[Stored entries]
<<<<

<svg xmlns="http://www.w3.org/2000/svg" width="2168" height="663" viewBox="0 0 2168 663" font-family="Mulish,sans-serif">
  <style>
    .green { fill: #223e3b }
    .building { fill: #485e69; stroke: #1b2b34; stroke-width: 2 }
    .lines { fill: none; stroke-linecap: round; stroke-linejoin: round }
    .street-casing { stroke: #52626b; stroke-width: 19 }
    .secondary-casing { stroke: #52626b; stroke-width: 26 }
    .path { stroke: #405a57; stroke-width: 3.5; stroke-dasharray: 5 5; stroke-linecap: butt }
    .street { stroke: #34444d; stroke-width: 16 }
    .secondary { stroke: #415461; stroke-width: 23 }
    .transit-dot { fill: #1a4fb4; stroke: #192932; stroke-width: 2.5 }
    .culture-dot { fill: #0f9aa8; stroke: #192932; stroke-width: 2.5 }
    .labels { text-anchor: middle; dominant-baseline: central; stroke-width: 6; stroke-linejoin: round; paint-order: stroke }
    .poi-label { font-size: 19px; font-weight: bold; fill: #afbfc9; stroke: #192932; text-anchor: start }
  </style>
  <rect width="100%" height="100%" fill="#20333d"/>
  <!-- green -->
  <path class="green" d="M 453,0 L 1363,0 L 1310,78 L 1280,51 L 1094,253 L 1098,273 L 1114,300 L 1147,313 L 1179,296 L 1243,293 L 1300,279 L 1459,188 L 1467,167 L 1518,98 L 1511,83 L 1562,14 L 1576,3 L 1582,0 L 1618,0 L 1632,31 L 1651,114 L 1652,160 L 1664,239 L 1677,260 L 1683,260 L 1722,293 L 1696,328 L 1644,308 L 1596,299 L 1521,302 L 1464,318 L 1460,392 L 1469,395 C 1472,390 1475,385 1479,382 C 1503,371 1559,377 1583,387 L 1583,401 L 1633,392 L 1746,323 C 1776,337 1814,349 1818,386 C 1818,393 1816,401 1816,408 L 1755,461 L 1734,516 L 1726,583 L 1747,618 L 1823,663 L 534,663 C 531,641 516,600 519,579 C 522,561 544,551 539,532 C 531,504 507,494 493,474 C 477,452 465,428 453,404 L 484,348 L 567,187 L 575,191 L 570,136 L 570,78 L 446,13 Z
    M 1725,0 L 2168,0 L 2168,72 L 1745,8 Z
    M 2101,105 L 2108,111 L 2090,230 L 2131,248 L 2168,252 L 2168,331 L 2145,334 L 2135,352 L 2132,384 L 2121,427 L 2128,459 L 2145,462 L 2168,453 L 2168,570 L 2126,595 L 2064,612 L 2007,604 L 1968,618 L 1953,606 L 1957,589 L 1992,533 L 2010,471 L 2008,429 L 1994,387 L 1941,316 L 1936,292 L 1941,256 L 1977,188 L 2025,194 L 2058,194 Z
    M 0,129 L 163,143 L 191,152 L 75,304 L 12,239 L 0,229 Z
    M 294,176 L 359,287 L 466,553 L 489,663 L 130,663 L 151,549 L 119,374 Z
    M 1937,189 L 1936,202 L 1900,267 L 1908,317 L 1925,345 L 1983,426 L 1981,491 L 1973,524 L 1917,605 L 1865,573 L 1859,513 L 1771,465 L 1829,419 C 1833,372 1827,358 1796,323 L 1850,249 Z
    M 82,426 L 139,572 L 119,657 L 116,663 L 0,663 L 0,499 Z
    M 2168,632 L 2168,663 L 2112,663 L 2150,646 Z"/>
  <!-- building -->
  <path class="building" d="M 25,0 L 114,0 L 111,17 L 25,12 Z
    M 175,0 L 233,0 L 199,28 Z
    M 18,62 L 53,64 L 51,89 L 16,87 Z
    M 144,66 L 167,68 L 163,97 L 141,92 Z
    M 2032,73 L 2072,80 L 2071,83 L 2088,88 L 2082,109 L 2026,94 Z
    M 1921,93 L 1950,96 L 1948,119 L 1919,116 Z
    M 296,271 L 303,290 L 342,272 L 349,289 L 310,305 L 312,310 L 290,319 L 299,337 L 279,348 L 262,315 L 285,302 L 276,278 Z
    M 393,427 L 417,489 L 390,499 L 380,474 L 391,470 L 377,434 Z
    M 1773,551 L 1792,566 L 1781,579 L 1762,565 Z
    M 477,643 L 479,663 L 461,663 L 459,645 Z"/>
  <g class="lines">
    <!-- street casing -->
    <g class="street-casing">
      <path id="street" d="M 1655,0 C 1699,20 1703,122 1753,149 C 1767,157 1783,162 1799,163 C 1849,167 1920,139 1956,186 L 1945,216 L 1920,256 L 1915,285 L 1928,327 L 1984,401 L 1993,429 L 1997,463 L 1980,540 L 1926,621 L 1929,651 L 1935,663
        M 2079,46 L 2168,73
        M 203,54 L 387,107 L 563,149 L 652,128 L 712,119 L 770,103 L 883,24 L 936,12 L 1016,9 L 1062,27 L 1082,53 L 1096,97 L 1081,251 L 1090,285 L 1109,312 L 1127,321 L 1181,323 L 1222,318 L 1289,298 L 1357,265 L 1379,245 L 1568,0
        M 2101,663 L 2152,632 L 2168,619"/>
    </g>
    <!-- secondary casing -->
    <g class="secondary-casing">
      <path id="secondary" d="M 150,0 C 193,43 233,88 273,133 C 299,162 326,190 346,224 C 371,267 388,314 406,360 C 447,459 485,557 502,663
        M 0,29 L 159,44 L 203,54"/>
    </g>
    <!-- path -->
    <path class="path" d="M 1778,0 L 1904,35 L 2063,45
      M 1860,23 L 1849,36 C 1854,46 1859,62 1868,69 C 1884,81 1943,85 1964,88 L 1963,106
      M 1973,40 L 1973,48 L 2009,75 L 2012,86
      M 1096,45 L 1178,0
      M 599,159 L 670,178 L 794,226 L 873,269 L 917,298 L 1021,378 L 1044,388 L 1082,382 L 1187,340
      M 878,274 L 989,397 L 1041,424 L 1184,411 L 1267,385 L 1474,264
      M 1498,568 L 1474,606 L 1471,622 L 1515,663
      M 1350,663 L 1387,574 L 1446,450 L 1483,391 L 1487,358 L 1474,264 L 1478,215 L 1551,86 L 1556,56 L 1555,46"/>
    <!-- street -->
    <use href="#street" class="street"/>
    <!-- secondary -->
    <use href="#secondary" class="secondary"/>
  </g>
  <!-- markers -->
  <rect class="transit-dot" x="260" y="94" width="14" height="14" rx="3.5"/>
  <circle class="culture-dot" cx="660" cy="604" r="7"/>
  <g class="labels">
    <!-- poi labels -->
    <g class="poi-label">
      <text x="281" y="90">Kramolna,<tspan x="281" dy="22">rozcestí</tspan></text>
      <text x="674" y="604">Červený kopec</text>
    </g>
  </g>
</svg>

>>>>

• [REQUIREMENT]
An exact copy of the entries from the line containing "M 1860,23 L" through the last line is the expected answer.

• [PROBLEM SOLUTION]
      M 1860,23 L 1849,36 C 1854,46 1859,62 1868,69 C 1884,81 1943,85 1964,88 L 1963,106
      M 1973,40 L 1973,48 L 2009,75 L 2012,86
      M 1096,45 L 1178,0
      M 599,159 L 670,178 L 794,226 L 873,269 L 917,298 L 1021,378 L 1044,388 L 1082,382 L 1187,340
      M 878,274 L 989,397 L 1041,424 L 1184,411 L 1267,385 L 1474,264
      M 1498,568 L 1474,606 L 1471,622 L 1515,663
      M 1350,663 L 1387,574 L 1446,450 L 1483,391 L 1487,358 L 1474,264 L 1478,215 L 1551,86 L 1556,56 L 1555,46"/>
    <!-- street -->
    <use href="#street" class="street"/>
    <!-- secondary -->
    <use href="#secondary" class="secondary"/>
  </g>
  <!-- markers -->
  <rect class="transit-dot" x="260" y="94" width="14" height="14" rx="3.5"/>
  <circle class="culture-dot" cx="660" cy="604" r="7"/>
  <g class="labels">
    <!-- poi labels -->
    <g class="poi-label">
      <text x="281" y="90">Kramolna,<tspan x="281" dy="22">rozcestí</tspan></text>
      <text x="674" y="604">Červený kopec</text>
    </g>
  </g>
</svg>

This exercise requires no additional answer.